К тому времени у меня там уже «кореш» появился, больно ему нравилось, что я – студент. Этот белобрысый «кореш» отодвигает меня в сторону, заслоняет собой и орёт длинному:
— Ты на Андрюху?! На лучшего друга?!
Выдёргивает у длинного отвёртку, хватает его за шею (а длинный, что интересно, как телёнок послушный), и в коридор волочет, по-карельски что-то приговаривая.

Я волной воспользовался и к остальным так, построже: мол, давайте, ребята, загостились. Самому ещё 18 лет, очко играет, страшно... Но давлю.

Пока мы там в палате кувыркались, Федя за полутораметровый заборчик и сиганул. Заметили, когда уже обратно перелезал. Ну, лазил и лазил. Пиджак, правда, оттопыривается, но чтo там у него, неизвестно; как воровал – не видели.
Через два дня приезжает милицейская машина. Весь отряд в тот день в Кижи уехал, а я остался: девчонка одна заболела, должны были родители из Питера на машине приехать, забрать.

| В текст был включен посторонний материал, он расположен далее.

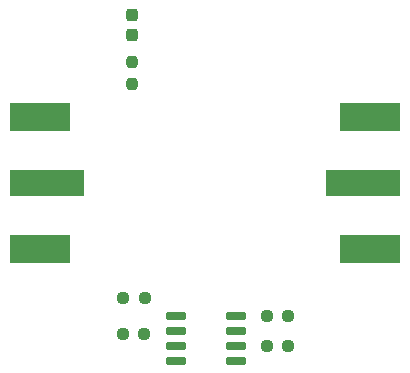
<source format=gbr>
%TF.GenerationSoftware,KiCad,Pcbnew,7.0.7*%
%TF.CreationDate,2023-11-07T19:32:12-06:00*%
%TF.ProjectId,TIAs,54494173-2e6b-4696-9361-645f70636258,rev?*%
%TF.SameCoordinates,Original*%
%TF.FileFunction,Paste,Top*%
%TF.FilePolarity,Positive*%
%FSLAX46Y46*%
G04 Gerber Fmt 4.6, Leading zero omitted, Abs format (unit mm)*
G04 Created by KiCad (PCBNEW 7.0.7) date 2023-11-07 19:32:12*
%MOMM*%
%LPD*%
G01*
G04 APERTURE LIST*
G04 Aperture macros list*
%AMRoundRect*
0 Rectangle with rounded corners*
0 $1 Rounding radius*
0 $2 $3 $4 $5 $6 $7 $8 $9 X,Y pos of 4 corners*
0 Add a 4 corners polygon primitive as box body*
4,1,4,$2,$3,$4,$5,$6,$7,$8,$9,$2,$3,0*
0 Add four circle primitives for the rounded corners*
1,1,$1+$1,$2,$3*
1,1,$1+$1,$4,$5*
1,1,$1+$1,$6,$7*
1,1,$1+$1,$8,$9*
0 Add four rect primitives between the rounded corners*
20,1,$1+$1,$2,$3,$4,$5,0*
20,1,$1+$1,$4,$5,$6,$7,0*
20,1,$1+$1,$6,$7,$8,$9,0*
20,1,$1+$1,$8,$9,$2,$3,0*%
G04 Aperture macros list end*
%ADD10RoundRect,0.150000X-0.725000X-0.150000X0.725000X-0.150000X0.725000X0.150000X-0.725000X0.150000X0*%
%ADD11RoundRect,0.237500X0.250000X0.237500X-0.250000X0.237500X-0.250000X-0.237500X0.250000X-0.237500X0*%
%ADD12RoundRect,0.237500X-0.237500X0.287500X-0.237500X-0.287500X0.237500X-0.287500X0.237500X0.287500X0*%
%ADD13RoundRect,0.237500X-0.250000X-0.237500X0.250000X-0.237500X0.250000X0.237500X-0.250000X0.237500X0*%
%ADD14R,6.350000X2.286000*%
%ADD15R,5.080000X2.413000*%
%ADD16RoundRect,0.237500X0.237500X-0.250000X0.237500X0.250000X-0.237500X0.250000X-0.237500X-0.250000X0*%
G04 APERTURE END LIST*
D10*
%TO.C,U1*%
X88255400Y-90601800D03*
X88255400Y-91871800D03*
X88255400Y-93141800D03*
X88255400Y-94411800D03*
X93405400Y-94411800D03*
X93405400Y-93141800D03*
X93405400Y-91871800D03*
X93405400Y-90601800D03*
%TD*%
D11*
%TO.C,R1*%
X85596100Y-92202000D03*
X83771100Y-92202000D03*
%TD*%
D12*
%TO.C,D3*%
X84582000Y-65114200D03*
X84582000Y-66864200D03*
%TD*%
D13*
%TO.C,R2*%
X83821900Y-89103200D03*
X85646900Y-89103200D03*
%TD*%
D14*
%TO.C,Conn3*%
X104114600Y-79400400D03*
D15*
X104749600Y-84988400D03*
X104749600Y-73812400D03*
%TD*%
D11*
%TO.C,R5*%
X97799500Y-90627200D03*
X95974500Y-90627200D03*
%TD*%
D13*
%TO.C,R3*%
X95963100Y-93167200D03*
X97788100Y-93167200D03*
%TD*%
D14*
%TO.C,Conn2*%
X77393800Y-79349600D03*
D15*
X76758800Y-73761600D03*
X76758800Y-84937600D03*
%TD*%
D16*
%TO.C,R4*%
X84582000Y-70965700D03*
X84582000Y-69140700D03*
%TD*%
M02*

</source>
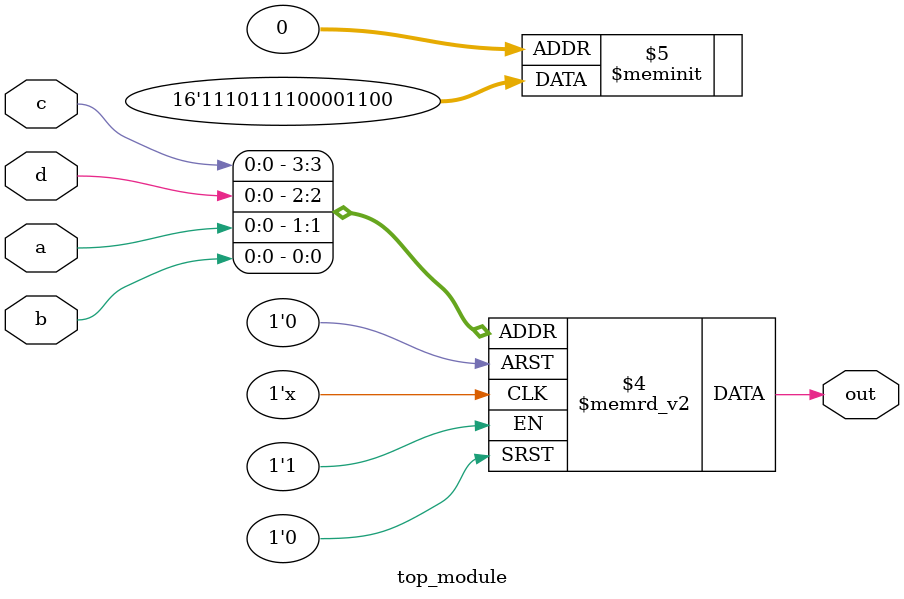
<source format=sv>
module top_module (
	input a, 
	input b,
	input c,
	input d,
	output reg out
);

always @(*) begin
	case ({c, d, a, b})
	4'b0000: out = 1'b0; // (00, 00)
	4'b0001: out = 1'b0; // (00, 01)
	4'b0010: out = 1'b1; // (00, 10)
	4'b0011: out = 1'b1; // (00, 11)
	4'b0100: out = 1'b0; // (01, 00)
	4'b0101: out = 1'b0; // (01, 01)
	4'b0110: out = 1'b0; // don't-care treated as 0 (01, 10)
	4'b0111: out = 1'b0; // don't-care treated as 0 (01, 11)
	4'b1000: out = 1'b1; // (10, 00)
	4'b1001: out = 1'b1; // (10, 01)
	4'b1010: out = 1'b1; // (10, 10)
	4'b1011: out = 1'b1; // (10, 11)
	4'b1100: out = 1'b0; // (11, 00)
	4'b1101: out = 1'b1; // (11, 01)
	4'b1110: out = 1'b1; // (11, 10)
	4'b1111: out = 1'b1; // (11, 11)
	default: out = 1'b0;
	endcase
end

endmodule

</source>
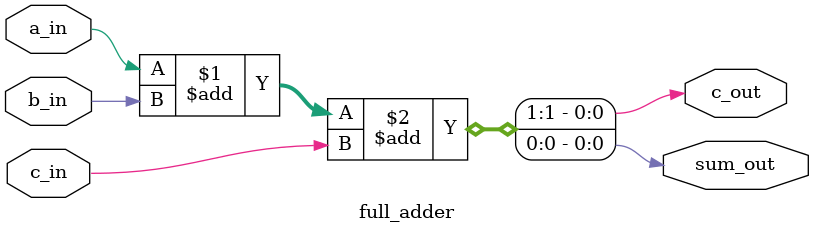
<source format=v>
module full_adder(
	input wire a_in,
	input wire b_in,
	input wire c_in,
	output wire sum_out,
	output wire c_out
);

assign {c_out,sum_out} = a_in + b_in + c_in;

endmodule

</source>
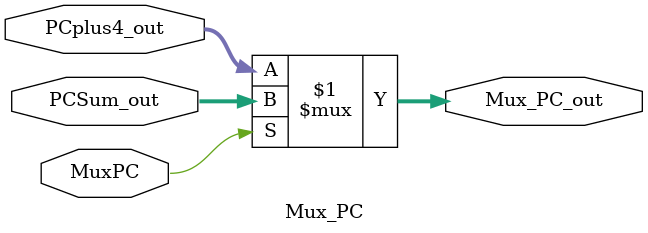
<source format=v>
module Mux_PC(
    input [31:0] PCplus4_out,
    input [31:0] PCSum_out,
    input MuxPC,
    output [31:0] Mux_PC_out
);
    assign Mux_PC_out= (MuxPC)? PCSum_out: PCplus4_out;
endmodule
</source>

Выходит из машины капитан и ко мне:
— Здравия желаю, капитан такой-то!
— Здравствуйте.
— У вас на днях такое-то происшествие было?
— Было.
— Давайте протокольчик составим...
Честь по чести — подписываю протокол, уезжает капитан.
И всё.

Гости ещё появлялись, Федя с ними, новостей никаких... стали забывать. На следующий год выясняется — посадили Федю, два года дали.